El único denominador común entre estos pueblos es la lengua: el inglés, el portugués y el español, con pequeños enclaves autóctonos, franceses y holandeses.

Además de Cuba, hablan el español: Argentina, Chile, Uruguay, Paraguay, Bolivia, Perú, Ecuador, Colombia, Venezuela, Panamá, Nicaragua, Honduras, Guatemala, El Salvador, Méjico y Santo Domingo (cito de memoria y lamentaría haberme dejado alguno en el tintero), todos Estados soberanos e independientes, y Puerto Rico, que todavía no lo es.

La expresión Latinoamérica y el gentilicio latinoamericano, para designar a este conjunto de países y a sus habitantes, fue puesta en juego, tanto por pereza mental como por afán imperialista, por los norteamericanos. Por pereza mental porque es más fácil decir, en inglés, Latinoamérica que Hispanoamérica. Por afán imperialista porque ellos son –o se piensan- los americanos, y los demás los latinoamericanos, término que, cuanto más confuso aparezca, mejor sirve sus intereses. Con ello, además hacen cierta la maduración de la idea de Monroe: América para los norteamericanos. Repito: para ellos, no hay más americanos, a secas, que ellos mismos.

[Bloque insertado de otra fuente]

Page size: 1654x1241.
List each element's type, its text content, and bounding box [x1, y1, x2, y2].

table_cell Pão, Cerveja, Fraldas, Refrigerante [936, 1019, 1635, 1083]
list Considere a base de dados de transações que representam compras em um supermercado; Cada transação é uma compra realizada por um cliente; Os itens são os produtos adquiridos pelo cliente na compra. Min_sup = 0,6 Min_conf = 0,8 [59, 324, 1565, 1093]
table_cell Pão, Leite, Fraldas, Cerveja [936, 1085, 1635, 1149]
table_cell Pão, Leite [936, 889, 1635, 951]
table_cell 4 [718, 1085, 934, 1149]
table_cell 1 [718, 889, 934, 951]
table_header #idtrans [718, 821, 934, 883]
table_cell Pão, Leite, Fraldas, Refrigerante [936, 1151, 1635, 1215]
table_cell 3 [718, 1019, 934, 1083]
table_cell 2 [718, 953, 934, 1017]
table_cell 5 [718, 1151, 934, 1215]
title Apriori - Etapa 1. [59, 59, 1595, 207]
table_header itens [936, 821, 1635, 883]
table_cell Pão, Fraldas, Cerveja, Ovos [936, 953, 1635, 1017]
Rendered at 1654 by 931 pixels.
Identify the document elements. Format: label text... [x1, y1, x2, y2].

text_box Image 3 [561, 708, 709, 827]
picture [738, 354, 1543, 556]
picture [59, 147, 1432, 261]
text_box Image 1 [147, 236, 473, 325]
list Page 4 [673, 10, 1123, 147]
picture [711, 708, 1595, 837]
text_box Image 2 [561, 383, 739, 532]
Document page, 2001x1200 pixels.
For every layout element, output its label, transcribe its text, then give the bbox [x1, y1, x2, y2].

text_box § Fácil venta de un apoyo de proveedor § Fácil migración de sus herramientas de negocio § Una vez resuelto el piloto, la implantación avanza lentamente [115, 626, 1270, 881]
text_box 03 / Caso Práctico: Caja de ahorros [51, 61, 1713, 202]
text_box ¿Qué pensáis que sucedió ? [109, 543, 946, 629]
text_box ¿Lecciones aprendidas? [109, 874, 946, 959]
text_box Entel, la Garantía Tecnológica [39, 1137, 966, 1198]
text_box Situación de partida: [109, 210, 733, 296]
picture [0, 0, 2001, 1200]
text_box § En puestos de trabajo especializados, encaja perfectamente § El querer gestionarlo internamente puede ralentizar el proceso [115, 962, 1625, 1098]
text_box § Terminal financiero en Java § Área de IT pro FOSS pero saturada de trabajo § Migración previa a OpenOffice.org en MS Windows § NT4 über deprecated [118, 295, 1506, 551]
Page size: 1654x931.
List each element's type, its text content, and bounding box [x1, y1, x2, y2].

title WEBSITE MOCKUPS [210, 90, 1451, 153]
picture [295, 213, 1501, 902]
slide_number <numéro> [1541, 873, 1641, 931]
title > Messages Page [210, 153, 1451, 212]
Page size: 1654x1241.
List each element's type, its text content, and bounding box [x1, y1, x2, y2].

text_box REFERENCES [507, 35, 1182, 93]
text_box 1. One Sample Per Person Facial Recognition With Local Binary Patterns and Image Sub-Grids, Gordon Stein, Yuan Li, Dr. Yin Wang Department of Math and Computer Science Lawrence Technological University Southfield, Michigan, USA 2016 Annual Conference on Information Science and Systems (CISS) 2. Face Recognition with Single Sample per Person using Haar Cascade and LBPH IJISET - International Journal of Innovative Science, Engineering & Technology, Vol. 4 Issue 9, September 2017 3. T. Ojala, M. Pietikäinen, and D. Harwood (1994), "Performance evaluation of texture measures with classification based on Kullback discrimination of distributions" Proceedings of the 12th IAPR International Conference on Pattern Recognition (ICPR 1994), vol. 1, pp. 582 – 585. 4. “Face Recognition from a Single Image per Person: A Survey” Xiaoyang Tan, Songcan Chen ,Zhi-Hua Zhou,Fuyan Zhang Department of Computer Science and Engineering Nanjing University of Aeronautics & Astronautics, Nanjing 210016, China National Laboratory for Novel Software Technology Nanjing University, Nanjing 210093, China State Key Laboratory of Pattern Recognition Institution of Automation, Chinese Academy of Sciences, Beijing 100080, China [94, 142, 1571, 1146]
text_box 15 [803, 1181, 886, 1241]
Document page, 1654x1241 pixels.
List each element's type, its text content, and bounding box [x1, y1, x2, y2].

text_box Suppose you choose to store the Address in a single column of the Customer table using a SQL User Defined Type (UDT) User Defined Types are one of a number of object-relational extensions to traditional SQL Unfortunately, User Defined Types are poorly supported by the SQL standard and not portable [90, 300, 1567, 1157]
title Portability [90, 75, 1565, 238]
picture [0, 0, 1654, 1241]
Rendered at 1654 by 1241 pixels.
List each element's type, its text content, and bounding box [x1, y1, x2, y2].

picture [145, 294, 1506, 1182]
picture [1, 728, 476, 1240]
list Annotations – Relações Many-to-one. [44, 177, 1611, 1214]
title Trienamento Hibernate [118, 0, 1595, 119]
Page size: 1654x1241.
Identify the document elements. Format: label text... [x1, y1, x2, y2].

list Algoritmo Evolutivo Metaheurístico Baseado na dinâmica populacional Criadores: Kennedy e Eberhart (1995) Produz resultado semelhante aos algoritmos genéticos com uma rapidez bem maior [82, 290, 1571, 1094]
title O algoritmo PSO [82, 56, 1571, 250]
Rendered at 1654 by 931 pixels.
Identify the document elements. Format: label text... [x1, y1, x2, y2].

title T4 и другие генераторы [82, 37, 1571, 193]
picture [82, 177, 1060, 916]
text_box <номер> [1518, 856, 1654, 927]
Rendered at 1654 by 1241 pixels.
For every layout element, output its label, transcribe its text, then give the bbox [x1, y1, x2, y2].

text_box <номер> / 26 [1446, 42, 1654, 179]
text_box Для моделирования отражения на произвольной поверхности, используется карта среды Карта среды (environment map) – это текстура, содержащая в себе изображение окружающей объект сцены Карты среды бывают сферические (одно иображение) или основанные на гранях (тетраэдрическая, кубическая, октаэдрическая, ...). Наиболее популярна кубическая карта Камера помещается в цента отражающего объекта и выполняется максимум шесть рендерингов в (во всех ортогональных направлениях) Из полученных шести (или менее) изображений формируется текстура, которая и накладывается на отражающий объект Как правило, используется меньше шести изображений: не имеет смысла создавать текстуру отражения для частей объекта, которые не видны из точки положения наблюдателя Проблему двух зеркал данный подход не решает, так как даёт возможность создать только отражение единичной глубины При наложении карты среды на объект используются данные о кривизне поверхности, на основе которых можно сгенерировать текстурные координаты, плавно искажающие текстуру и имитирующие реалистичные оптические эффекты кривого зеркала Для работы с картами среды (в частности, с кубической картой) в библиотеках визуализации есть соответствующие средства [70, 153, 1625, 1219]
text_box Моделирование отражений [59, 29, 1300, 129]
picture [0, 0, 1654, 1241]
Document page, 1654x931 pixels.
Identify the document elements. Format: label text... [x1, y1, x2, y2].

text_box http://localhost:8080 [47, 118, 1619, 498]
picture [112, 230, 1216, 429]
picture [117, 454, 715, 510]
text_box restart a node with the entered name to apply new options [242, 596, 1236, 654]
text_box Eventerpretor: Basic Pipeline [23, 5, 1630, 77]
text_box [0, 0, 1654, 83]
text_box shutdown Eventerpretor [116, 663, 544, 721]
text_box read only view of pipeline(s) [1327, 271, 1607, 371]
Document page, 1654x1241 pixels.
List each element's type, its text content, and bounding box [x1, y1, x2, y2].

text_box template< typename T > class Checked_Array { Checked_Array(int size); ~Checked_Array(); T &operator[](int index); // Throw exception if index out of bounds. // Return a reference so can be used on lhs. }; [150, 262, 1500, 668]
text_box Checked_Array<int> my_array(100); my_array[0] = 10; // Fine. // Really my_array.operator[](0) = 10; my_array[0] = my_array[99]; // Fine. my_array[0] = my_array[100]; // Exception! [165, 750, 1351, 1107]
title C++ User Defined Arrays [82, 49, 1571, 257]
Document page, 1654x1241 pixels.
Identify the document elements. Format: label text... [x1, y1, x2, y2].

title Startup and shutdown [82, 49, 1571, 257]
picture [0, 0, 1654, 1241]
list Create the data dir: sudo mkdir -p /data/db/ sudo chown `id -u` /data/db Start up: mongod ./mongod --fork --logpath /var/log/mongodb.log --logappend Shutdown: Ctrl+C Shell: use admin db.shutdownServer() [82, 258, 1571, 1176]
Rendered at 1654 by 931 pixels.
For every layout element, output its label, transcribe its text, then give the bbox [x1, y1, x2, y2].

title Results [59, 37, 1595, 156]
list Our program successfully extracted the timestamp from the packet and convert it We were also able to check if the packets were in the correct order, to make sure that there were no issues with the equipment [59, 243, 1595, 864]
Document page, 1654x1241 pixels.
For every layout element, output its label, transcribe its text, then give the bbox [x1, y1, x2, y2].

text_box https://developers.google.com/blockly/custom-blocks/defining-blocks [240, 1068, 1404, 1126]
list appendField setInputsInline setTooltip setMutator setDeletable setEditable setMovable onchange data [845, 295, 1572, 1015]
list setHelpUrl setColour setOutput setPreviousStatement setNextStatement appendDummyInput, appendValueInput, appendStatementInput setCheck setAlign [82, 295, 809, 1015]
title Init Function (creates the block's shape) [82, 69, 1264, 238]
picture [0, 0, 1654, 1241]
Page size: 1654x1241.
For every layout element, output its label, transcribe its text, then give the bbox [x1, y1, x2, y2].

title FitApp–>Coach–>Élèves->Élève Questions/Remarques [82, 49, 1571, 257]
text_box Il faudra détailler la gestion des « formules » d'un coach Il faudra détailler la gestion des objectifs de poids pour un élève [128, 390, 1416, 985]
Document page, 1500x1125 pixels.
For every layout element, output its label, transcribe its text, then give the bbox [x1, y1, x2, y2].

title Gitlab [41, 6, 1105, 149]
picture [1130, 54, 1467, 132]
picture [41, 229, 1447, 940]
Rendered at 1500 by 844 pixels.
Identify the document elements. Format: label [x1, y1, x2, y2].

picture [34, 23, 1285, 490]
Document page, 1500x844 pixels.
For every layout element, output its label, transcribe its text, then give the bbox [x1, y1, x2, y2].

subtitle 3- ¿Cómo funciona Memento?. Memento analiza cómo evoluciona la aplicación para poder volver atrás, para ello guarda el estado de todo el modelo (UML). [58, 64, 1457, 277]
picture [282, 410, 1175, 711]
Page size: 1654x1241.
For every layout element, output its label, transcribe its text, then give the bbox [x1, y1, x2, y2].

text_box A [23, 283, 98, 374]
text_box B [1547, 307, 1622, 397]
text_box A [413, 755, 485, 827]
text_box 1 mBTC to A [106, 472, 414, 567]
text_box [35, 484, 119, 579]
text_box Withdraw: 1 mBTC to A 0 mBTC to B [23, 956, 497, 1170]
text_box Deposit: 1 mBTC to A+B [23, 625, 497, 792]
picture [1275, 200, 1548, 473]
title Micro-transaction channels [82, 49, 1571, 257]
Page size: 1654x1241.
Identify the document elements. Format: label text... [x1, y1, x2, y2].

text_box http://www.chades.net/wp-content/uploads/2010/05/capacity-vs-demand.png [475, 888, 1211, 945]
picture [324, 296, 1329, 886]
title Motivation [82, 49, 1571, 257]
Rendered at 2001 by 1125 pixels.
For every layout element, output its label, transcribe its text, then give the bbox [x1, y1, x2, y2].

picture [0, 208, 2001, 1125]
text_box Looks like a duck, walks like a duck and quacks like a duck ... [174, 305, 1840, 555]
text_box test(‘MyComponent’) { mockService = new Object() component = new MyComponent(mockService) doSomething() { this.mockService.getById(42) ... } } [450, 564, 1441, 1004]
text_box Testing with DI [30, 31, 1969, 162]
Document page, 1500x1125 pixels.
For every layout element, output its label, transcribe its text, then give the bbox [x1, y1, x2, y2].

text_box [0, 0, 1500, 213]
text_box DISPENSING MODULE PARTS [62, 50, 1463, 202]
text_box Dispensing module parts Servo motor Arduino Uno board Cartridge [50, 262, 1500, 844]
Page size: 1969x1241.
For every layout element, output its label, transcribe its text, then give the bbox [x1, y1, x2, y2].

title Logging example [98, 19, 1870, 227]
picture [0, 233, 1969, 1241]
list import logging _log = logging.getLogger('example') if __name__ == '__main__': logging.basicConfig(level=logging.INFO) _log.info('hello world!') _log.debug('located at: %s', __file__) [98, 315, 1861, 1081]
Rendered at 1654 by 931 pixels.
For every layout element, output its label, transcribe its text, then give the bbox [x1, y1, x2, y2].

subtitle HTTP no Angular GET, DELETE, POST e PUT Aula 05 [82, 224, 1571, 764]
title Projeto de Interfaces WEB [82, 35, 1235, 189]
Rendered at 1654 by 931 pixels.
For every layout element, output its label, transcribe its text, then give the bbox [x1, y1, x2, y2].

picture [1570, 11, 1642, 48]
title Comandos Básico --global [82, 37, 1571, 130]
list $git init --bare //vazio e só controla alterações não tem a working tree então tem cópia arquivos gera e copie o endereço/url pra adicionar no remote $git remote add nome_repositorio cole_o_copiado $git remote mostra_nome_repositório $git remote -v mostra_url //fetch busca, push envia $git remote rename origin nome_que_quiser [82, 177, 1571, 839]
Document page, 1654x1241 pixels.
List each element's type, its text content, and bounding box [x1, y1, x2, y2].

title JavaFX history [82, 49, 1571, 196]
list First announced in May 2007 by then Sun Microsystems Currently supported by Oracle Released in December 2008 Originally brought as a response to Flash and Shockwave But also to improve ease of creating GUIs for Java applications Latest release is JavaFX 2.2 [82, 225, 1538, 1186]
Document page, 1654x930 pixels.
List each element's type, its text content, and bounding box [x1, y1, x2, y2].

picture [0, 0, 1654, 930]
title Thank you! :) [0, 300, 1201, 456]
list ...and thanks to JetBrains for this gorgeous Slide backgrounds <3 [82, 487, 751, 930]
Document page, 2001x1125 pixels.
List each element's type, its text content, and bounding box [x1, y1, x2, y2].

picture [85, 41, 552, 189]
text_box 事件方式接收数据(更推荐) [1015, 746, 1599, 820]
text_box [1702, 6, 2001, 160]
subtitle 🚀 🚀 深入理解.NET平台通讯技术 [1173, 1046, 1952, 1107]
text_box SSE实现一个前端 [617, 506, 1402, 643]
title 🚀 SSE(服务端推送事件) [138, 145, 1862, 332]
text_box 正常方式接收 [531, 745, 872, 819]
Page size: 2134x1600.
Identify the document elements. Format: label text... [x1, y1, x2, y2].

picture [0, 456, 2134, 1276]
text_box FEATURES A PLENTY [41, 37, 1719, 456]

Y tal éxito tuvieron en su pretensión y tan esto es así, que hasta en Cuba he oído llamar americanos a los yanquis, como si los cubanos (y tantos más) no lo fueran también.

Se tiene la falsa idea, entre los americanos hispanohablantes, de que la voz hispanoamericano es usual entre las derechas, al tiempo que la voz latinoamericano es la propia de las izquierdas. Hoy sucede exactamente al revés. Hispanoamérica trata de sacudirse el yugo yanqui pero olvida que, en su terminología, sigue sirviéndolo.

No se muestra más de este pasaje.